TASK DETAILS
Give back the records below verbatim, please, but without a single image.

RECORDS SUPPLIED
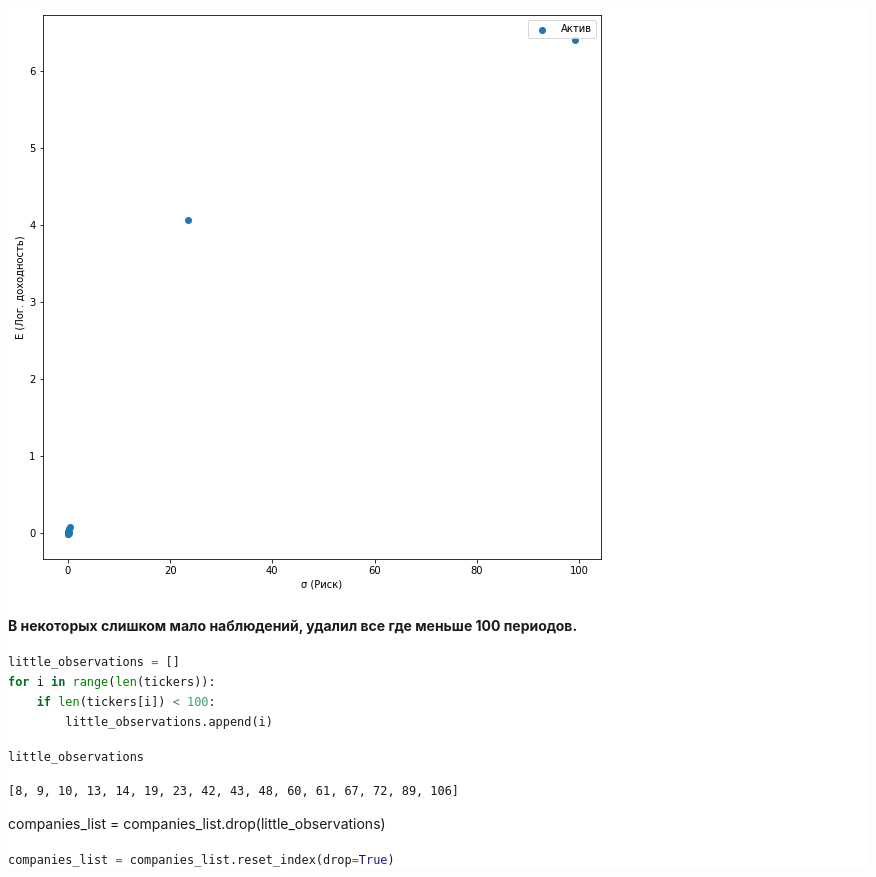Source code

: ![png](output_25_2.png)
    


**В некоторых слишком мало наблюдений, удалил все где меньше 100 периодов.**


```python
little_observations = []
for i in range(len(tickers)):
    if len(tickers[i]) < 100:
        little_observations.append(i)
```


```python
little_observations
```




    [8, 9, 10, 13, 14, 19, 23, 42, 43, 48, 60, 61, 67, 72, 89, 106]


companies_list = companies_list.drop(little_observations)

```python
companies_list = companies_list.reset_index(drop=True)
```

PROBLEM SOLUTION
Source code

: ![png](output_25_2.png)
    


**В некоторых слишком мало наблюдений, удалил все где меньше 100 периодов.**


```python
little_observations = []
for i in range(len(tickers)):
    if len(tickers[i]) < 100:
        little_observations.append(i)
```


```python
little_observations
```




    [8, 9, 10, 13, 14, 19, 23, 42, 43, 48, 60, 61, 67, 72, 89, 106]


companies_list = companies_list.drop(little_observations)

```python
companies_list = companies_list.reset_index(drop=True)
```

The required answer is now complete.